Зимич счел эту мысль более здравой и похожей на правду. Может быть, потому, что она была понятней запутанных умопостроений Борчи?
– Понятие «чистой власти», как и всякий абсолют, – это абстракция, – ответил Борча, теребя и комкая свой плащ, который теперь мешал ему нагибаться к тарелке. – Власть сама по себе редко требуется людям. Как правило, за ней стоят и какие-то другие выгоды. Впрочем, этим вопросом я интересовался лишь косвенно и не смогу стать вам достойным оппонентом.
– Но ведь истории известны примеры, когда не власть служила средством для достижения богатства, а наоборот, богатство приносилось в жертву власти, – парировал логик. – Нет, власть – истинная власть – для многих сладка сама по себе.
– Да, и я должен извиниться, – перебил его ритор, обращаясь к Зимичу. – За то, что не поверил вашим словам, принял вас за безумца… Когда в пивной вы говорили о том, что чудотворы существуют. Я искал вас два дня и наконец нашел. Мой товарищ назвал меня дураком, услышав мой саркастический рассказ, и он был прав!
– Я бы с удовольствием выслушал вашу историю, во всех подробностях, – кивнул логик и продолжил вполголоса, перегнувшись через стол: – И не только я. Окажите нам любезность, посетите наше собрание – туда приходят лучшие люди университета…
Зимич обрадовался было – затем он и пришел в Хстов, чтобы об этом рассказать, посоветоваться, разобраться, – и едва не кивнул, но вдруг осекся: одно дело довериться Борче, наивному, нелепому, но, несомненно, честному. И совсем другое – во всеуслышание заявить о своем скором превращении в змея. Возможно, кто-то и захочет ему помочь. А кто-то – убить, а кто-то – сделать ручным змеем, но уже для себя и своих целей, пусть и самых благородных.
– А вы не боитесь, что я шпион Консистории? – Зимич попытался улыбнуться, но получилось не очень.
– Вы не похожи на шпиона, юноша.
– Если бы шпионы всегда были похожи на шпионов! – хмыкнул Зимич и продолжил вполне серьезно: – Боюсь, я не окажу вам этой любезности. Во всяком случае, я не готов к публичным признаниям и подробным расспросам. Однако и скрывать важную информацию, которая случайно стала мне известна, я не хочу.
– Я не понимаю… – пробормотал логик.
– Все очень логично, профессор.

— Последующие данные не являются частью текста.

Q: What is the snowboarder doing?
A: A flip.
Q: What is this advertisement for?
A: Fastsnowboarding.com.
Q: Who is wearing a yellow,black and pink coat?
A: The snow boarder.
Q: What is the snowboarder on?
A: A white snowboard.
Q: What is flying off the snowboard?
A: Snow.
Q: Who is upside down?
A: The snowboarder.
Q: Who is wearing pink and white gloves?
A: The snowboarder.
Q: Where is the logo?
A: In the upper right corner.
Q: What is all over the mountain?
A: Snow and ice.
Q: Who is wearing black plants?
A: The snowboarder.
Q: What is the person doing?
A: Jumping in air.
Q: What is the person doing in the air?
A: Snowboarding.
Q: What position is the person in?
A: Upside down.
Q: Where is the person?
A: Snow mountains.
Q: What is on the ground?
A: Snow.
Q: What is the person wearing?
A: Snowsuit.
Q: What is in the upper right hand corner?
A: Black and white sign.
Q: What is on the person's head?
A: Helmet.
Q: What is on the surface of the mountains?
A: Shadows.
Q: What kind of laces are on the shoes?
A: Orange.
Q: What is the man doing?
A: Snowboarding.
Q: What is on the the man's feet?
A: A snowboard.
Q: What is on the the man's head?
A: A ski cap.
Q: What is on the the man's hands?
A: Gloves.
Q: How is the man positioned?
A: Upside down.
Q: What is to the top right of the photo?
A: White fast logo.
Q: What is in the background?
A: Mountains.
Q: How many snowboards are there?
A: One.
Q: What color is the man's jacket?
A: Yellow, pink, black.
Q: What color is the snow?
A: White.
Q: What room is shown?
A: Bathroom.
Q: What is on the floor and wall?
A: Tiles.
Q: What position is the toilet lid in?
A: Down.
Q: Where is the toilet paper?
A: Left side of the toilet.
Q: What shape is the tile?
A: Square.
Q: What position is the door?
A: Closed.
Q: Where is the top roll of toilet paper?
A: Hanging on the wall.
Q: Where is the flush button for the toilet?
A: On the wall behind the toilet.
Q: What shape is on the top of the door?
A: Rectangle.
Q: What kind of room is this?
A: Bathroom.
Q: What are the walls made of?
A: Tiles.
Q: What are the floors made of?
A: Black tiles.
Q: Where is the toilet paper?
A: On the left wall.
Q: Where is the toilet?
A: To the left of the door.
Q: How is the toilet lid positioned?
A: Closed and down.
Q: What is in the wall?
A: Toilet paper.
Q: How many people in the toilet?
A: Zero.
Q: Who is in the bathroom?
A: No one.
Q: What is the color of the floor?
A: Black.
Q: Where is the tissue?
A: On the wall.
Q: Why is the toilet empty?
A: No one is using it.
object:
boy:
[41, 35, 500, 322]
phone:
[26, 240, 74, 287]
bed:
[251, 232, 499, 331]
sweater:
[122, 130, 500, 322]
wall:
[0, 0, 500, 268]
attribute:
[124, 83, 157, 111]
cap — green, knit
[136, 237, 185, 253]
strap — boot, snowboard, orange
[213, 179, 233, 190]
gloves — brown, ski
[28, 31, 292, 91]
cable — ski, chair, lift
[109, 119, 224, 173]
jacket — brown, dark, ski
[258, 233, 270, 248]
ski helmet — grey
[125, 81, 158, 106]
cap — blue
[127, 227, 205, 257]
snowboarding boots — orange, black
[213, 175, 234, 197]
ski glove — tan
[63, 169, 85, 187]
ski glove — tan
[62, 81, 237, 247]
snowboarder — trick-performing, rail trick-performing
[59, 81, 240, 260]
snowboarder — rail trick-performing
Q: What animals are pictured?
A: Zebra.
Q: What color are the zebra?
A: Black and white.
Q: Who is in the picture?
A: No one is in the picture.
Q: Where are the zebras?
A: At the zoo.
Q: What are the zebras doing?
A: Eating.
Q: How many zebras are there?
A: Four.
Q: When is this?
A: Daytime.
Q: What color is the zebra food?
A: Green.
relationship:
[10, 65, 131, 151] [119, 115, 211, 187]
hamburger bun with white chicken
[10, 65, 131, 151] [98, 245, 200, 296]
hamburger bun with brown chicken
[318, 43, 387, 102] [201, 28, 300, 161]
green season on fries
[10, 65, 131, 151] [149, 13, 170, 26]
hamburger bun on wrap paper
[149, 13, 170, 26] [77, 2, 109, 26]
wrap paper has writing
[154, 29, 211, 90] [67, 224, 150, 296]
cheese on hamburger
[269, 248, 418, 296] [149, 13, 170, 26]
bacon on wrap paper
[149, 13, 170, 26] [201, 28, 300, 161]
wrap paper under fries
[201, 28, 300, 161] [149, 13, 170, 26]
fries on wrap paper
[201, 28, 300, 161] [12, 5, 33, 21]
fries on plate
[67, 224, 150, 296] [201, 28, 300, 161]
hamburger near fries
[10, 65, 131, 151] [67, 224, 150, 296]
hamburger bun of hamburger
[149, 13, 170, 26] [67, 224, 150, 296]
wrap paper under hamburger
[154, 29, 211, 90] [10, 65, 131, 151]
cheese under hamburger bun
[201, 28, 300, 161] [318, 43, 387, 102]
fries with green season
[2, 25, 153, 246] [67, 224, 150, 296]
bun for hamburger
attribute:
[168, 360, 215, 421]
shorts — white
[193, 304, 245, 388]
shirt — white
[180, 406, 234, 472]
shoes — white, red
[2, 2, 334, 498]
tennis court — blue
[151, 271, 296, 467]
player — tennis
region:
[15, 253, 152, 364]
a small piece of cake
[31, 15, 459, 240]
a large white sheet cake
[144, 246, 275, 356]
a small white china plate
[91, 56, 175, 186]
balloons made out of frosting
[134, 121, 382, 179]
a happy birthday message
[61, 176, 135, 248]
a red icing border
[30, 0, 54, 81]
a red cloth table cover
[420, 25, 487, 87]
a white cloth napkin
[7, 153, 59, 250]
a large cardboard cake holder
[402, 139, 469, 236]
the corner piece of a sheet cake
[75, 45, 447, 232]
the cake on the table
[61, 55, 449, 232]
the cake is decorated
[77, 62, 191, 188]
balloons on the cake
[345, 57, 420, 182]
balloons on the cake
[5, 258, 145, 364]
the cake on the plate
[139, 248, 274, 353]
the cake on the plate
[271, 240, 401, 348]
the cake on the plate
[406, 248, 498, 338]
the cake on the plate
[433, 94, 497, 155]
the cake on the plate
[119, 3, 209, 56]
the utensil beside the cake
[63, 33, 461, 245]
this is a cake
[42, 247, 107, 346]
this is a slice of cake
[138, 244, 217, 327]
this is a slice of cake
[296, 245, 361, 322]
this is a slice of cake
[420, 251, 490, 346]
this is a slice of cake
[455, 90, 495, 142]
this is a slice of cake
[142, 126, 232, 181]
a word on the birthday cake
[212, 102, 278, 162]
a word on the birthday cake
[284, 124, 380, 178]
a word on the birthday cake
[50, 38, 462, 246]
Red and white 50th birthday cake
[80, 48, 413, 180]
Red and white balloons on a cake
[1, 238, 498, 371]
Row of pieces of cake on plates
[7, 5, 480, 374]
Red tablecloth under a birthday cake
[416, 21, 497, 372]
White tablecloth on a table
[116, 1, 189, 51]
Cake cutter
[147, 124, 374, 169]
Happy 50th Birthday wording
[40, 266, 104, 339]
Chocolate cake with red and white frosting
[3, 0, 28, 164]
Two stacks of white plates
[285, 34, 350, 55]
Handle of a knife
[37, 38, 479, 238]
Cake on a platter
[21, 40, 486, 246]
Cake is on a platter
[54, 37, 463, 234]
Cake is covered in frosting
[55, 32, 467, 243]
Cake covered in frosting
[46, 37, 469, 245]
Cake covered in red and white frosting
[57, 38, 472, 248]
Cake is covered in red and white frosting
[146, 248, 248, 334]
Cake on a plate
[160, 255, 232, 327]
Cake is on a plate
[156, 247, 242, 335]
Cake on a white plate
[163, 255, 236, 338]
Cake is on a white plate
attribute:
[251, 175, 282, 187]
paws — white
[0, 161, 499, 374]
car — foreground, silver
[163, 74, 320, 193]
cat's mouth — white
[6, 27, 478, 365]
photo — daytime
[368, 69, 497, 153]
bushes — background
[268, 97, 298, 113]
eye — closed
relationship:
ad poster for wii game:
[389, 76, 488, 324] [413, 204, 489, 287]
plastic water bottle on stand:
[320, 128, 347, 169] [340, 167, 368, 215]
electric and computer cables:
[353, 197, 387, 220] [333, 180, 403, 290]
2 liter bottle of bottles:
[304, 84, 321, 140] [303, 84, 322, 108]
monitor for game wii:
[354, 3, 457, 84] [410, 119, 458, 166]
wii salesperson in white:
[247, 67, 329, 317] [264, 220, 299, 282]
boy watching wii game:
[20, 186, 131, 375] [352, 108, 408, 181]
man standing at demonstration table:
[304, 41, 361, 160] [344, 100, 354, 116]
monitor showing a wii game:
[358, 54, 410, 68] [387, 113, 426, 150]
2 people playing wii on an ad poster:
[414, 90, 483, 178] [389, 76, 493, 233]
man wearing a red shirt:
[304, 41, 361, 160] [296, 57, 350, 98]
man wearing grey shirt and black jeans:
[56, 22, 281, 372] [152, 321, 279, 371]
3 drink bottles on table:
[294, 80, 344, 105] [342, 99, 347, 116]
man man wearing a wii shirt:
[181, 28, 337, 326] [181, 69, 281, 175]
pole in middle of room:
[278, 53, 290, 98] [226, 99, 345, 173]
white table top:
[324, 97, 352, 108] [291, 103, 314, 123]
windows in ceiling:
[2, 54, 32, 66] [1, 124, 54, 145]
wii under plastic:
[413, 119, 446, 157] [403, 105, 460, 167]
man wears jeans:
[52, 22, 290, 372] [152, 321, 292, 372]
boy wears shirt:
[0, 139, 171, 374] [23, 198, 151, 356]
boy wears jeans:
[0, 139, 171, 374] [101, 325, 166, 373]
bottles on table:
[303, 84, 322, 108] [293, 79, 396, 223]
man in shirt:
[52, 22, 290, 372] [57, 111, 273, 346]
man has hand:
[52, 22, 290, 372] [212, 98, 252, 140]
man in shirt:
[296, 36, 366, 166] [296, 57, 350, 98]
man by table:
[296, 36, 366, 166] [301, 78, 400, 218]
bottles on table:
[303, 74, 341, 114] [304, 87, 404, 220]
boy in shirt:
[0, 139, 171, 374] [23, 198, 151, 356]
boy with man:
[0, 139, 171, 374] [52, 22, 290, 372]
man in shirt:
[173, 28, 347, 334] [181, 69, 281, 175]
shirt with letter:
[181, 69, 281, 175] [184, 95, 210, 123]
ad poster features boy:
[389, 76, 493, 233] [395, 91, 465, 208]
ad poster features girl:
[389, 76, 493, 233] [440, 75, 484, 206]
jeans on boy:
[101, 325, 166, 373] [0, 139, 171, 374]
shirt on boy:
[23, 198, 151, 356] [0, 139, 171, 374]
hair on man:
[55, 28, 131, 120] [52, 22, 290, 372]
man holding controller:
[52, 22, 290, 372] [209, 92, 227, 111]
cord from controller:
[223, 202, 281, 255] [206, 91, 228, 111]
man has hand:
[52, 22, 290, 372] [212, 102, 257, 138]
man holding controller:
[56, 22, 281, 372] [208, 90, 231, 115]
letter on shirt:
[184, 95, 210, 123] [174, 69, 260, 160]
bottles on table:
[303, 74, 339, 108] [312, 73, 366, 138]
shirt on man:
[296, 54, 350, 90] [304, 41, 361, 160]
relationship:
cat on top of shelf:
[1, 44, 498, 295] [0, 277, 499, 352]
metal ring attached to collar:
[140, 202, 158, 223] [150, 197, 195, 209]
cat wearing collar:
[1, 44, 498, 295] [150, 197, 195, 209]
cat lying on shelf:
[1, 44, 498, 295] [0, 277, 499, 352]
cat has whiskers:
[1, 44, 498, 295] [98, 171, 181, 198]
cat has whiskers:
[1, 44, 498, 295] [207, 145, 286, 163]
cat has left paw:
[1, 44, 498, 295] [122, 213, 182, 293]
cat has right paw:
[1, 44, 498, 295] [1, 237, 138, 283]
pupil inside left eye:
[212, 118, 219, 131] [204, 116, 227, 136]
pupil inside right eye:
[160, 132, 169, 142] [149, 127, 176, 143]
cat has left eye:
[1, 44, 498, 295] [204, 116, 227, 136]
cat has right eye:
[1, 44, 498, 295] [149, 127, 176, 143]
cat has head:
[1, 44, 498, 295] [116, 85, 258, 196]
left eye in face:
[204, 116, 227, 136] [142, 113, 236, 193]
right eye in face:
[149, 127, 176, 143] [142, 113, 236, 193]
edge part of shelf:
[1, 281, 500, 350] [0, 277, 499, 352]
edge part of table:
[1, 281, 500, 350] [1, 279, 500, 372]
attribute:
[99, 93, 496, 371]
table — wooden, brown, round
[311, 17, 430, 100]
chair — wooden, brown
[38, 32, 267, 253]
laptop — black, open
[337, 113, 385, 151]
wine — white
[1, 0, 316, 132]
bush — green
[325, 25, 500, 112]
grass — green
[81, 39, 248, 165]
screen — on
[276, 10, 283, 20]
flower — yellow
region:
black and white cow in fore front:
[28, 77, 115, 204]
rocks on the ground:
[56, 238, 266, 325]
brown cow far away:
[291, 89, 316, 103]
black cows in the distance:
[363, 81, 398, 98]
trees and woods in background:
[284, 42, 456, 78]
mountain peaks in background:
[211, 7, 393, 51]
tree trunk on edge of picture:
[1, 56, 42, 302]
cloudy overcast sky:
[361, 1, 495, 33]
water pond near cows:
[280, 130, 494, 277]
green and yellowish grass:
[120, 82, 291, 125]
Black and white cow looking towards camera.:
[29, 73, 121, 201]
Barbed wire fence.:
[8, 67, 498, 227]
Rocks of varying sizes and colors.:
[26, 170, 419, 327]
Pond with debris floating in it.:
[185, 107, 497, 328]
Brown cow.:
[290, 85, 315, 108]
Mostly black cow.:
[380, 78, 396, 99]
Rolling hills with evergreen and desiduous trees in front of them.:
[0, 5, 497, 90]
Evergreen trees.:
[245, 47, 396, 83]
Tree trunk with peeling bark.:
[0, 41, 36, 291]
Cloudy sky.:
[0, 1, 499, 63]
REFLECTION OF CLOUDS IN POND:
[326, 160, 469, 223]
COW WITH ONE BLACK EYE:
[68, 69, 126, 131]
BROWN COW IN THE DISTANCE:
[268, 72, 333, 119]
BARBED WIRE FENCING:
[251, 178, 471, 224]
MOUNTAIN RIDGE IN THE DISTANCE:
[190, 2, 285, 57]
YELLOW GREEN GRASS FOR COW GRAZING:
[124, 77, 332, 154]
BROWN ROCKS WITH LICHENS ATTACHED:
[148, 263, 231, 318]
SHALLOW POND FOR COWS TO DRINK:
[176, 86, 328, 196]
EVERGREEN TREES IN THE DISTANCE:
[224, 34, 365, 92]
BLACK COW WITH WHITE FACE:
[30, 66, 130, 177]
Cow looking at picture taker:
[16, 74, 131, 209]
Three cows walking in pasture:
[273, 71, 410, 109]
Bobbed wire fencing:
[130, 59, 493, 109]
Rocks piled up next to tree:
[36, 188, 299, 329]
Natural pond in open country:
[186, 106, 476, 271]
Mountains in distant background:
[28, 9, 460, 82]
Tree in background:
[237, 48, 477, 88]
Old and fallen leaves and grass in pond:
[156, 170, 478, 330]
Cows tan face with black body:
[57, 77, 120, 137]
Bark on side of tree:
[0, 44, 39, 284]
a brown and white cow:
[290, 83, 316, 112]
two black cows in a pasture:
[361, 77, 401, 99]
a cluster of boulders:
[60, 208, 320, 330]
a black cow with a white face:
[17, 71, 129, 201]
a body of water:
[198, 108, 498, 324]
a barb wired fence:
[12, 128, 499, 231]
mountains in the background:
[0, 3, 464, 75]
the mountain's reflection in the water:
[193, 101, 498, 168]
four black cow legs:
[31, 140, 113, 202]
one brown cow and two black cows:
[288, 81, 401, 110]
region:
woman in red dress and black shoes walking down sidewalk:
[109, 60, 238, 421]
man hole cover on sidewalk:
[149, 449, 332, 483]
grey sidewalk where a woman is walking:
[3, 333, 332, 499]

Я не доверяю собранию лучших людей университета, куда может войти едва ли не любой желающий, лишь внешне непохожий на шпиона.
– Вы боитесь? – удивленно поднял брови тот.
– А вы нет?
– Я готов умереть за свои убеждения. – Профессор поднял подбородок – получилось смешно.
– Сдается мне, у вас будет такая возможность… – проворчал Зимич.
Неужели они все столь же нелепы и наивны, как Борча? Неужели умение строить логические цепочки, докапываться до сути вещей, размышлять и ставить под сомнение аксиомы может сочетаться с незнанием жизни и ее логики? Или искусство отстраняться от субъективного мнения, поднимаясь до объективного взгляда, делает этих людей столь уязвимыми? А может, им еще ни разу не доводилось говорить по душам с гвардейцами Храма?
– Зимич прав, – неожиданно вступил в разговор Борча. – И если мое мнение что-то значит, могу сказать, что не знал человека более благородного и бесстрашного, чем он. Но бесстрашие не исключает осторожности, и я считаю, что он не должен раскрывать своей тайны, ибо она есть оружие, которое не принесет добра никому: ни тем, против кого будет использовано, ни тем, кем будет использовано.